* **What to do**: Please reproduce the data below word for word, beginning at the very start and continuing through the line that contains "Describing ocean model", with that line included.

Plain-text document sources
----

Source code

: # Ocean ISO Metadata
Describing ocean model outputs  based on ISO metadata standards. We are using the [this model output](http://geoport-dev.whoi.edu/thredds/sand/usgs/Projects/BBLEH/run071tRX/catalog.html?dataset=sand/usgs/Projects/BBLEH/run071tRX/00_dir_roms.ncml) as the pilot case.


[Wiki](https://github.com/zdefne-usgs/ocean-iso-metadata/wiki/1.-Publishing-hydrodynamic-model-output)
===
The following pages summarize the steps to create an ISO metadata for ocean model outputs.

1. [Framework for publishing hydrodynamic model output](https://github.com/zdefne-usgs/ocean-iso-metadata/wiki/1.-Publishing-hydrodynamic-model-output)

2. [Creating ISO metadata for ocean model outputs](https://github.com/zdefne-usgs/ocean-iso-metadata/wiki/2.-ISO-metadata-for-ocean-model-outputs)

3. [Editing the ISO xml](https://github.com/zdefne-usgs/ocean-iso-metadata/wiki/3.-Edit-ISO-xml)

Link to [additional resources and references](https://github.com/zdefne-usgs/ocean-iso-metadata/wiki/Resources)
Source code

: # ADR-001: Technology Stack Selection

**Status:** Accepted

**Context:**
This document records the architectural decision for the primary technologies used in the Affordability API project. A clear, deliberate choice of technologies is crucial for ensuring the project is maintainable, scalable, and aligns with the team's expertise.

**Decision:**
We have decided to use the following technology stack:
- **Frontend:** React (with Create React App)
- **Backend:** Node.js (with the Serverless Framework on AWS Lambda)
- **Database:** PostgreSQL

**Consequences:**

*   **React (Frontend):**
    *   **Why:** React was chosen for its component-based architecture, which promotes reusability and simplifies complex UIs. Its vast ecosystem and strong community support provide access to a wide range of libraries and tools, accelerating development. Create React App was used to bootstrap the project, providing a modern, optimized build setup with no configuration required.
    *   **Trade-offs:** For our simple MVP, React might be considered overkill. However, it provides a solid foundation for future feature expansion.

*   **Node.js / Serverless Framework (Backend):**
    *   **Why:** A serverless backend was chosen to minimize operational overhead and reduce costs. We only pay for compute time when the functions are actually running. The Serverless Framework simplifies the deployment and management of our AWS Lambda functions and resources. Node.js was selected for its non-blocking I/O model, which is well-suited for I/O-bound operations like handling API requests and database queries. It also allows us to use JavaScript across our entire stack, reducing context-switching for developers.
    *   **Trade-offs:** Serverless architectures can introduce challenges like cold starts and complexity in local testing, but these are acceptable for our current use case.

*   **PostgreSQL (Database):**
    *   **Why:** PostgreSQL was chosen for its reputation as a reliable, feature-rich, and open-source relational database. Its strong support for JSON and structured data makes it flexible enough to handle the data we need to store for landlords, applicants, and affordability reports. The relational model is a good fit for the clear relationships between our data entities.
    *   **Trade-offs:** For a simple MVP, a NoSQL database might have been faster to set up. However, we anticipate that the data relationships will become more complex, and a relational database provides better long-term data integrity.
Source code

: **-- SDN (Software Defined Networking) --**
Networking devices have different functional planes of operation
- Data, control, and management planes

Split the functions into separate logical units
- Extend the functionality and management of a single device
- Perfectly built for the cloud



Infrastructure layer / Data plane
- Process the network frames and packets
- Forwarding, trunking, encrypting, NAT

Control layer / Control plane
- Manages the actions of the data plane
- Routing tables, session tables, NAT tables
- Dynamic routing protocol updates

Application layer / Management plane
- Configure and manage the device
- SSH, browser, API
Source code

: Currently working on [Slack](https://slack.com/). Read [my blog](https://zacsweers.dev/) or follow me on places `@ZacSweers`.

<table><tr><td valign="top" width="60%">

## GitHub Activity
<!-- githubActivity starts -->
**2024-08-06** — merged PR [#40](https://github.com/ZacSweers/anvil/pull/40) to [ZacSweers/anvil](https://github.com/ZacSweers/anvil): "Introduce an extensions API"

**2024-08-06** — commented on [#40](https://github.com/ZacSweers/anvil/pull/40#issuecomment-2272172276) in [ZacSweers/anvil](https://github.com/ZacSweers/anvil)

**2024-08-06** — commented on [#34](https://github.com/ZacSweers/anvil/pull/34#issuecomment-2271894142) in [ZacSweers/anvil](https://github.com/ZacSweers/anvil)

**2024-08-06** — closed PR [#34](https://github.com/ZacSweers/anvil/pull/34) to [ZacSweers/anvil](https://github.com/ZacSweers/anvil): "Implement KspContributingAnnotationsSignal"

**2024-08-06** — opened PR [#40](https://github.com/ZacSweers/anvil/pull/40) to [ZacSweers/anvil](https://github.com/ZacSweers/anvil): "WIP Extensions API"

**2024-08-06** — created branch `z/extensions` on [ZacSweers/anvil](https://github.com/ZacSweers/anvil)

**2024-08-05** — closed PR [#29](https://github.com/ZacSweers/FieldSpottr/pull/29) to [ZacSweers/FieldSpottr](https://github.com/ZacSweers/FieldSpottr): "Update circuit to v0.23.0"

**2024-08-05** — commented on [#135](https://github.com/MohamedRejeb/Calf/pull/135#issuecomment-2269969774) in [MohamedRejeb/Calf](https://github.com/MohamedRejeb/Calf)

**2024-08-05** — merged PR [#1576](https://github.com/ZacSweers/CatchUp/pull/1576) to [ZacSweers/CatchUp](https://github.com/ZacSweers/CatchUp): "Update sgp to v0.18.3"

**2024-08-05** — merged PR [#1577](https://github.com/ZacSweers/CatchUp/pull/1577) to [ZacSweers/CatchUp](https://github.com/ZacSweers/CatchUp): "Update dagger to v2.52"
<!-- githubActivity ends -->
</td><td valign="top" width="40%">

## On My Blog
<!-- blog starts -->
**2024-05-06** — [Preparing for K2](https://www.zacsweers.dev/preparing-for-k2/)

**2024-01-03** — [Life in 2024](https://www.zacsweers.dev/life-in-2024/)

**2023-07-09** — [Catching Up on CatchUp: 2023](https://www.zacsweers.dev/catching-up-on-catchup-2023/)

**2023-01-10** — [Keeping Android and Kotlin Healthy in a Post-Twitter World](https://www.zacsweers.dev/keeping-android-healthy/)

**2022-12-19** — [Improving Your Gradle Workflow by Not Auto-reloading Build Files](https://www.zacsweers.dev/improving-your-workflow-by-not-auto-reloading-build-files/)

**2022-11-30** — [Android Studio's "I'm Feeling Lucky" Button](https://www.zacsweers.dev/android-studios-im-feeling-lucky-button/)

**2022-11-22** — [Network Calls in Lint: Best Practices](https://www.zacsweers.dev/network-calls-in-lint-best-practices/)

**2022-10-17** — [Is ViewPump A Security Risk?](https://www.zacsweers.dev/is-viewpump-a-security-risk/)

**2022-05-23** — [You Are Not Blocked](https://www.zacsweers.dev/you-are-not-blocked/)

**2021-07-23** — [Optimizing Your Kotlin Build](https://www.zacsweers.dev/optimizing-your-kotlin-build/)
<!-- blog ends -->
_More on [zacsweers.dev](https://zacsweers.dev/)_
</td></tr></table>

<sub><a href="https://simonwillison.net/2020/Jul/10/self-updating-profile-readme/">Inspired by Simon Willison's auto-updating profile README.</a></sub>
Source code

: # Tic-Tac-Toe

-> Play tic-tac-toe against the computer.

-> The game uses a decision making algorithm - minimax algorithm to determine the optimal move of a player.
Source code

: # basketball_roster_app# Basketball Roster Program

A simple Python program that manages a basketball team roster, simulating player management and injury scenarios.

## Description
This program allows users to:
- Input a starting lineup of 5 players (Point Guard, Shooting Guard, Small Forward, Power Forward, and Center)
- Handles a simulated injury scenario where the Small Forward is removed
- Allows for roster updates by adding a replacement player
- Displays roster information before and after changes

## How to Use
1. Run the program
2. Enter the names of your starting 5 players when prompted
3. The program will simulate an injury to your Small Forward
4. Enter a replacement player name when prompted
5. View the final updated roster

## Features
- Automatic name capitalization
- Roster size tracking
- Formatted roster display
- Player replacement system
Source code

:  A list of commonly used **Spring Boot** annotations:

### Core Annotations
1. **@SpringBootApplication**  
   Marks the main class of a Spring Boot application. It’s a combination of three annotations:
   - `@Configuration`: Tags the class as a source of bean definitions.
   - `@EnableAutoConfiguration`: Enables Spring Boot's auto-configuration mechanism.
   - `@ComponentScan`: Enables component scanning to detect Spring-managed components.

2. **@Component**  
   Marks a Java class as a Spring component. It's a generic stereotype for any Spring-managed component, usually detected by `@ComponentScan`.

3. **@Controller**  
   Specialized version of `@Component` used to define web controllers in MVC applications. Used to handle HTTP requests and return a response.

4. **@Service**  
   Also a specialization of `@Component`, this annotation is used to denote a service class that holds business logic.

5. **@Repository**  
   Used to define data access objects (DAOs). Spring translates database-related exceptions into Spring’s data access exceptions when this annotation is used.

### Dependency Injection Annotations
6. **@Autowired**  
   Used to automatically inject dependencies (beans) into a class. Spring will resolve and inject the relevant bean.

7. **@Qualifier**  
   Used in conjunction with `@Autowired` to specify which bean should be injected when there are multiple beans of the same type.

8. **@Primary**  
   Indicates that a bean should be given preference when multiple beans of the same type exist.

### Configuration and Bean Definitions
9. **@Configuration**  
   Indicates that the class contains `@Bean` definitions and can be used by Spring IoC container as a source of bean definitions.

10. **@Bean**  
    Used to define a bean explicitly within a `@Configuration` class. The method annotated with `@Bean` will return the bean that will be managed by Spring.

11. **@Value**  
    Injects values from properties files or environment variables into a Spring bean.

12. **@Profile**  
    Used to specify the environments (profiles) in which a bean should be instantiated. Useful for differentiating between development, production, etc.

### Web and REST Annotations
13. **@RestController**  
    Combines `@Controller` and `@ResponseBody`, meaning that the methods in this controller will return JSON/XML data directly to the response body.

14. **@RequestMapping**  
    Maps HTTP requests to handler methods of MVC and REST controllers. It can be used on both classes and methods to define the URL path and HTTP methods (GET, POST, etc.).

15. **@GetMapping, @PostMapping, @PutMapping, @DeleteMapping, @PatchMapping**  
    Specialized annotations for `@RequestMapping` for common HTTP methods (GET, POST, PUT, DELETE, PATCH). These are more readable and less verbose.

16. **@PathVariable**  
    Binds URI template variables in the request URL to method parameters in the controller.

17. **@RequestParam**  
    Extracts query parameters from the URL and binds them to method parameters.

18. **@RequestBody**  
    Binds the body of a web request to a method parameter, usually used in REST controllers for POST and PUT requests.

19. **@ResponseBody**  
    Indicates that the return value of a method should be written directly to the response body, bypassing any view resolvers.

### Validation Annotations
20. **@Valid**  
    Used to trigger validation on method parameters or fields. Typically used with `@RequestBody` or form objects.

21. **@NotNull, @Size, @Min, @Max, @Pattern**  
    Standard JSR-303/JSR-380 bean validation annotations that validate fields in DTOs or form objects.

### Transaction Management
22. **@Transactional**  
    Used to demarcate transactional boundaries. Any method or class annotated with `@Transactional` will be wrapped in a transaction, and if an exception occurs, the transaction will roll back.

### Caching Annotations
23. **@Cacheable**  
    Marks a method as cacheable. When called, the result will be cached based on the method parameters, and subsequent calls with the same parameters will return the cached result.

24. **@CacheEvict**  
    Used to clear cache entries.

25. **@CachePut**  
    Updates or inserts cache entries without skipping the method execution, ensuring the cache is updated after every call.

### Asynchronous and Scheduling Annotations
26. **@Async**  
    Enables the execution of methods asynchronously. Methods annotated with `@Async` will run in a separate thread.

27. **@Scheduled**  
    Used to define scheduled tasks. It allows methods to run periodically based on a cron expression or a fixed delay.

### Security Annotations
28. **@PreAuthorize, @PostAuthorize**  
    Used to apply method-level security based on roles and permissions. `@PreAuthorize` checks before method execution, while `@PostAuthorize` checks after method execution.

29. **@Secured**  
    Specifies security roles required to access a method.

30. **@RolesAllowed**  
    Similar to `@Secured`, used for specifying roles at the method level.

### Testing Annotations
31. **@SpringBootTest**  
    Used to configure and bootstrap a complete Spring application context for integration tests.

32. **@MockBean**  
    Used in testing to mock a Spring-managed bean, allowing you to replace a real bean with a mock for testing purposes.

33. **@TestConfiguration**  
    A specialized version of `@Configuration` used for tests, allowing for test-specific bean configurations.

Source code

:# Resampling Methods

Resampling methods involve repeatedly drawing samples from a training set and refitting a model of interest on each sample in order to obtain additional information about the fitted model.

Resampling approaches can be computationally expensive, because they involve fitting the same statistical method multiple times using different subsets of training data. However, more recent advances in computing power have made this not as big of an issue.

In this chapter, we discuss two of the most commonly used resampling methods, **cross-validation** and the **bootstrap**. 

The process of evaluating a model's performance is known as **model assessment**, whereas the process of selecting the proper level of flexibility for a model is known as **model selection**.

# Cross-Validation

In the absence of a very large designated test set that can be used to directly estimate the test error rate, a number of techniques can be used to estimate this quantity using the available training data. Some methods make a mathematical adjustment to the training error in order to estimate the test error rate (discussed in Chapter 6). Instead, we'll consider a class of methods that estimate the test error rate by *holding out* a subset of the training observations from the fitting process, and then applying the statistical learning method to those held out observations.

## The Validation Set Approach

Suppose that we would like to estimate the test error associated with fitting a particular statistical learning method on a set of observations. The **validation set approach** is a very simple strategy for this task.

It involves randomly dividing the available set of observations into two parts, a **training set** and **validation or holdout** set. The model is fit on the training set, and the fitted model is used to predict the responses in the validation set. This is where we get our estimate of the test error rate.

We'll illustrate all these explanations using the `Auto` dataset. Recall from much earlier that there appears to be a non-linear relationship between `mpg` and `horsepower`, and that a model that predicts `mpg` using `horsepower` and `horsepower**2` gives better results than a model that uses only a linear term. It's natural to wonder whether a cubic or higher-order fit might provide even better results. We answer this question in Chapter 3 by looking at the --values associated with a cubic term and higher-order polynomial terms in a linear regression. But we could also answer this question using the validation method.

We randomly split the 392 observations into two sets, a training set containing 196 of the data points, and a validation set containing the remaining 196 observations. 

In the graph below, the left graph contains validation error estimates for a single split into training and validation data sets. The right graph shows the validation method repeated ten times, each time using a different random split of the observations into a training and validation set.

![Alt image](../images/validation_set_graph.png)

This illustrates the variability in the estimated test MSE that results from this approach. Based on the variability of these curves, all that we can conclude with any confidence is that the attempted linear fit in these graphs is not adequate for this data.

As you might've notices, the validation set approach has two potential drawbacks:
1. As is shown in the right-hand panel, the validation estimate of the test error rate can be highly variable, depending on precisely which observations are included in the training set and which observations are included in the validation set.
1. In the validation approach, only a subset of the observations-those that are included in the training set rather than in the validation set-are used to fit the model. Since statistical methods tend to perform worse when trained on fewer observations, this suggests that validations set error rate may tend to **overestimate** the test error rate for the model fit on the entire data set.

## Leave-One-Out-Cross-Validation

----

* **Exercise solution**:
Source code

: # Ocean ISO Metadata
Describing ocean model outputs  based on ISO metadata standards. We are using the [this model output](http://geoport-dev.whoi.edu/thredds/sand/usgs/Projects/BBLEH/run071tRX/catalog.html?dataset=sand/usgs/Projects/BBLEH/run071tRX/00_dir_roms.ncml) as the pilot case.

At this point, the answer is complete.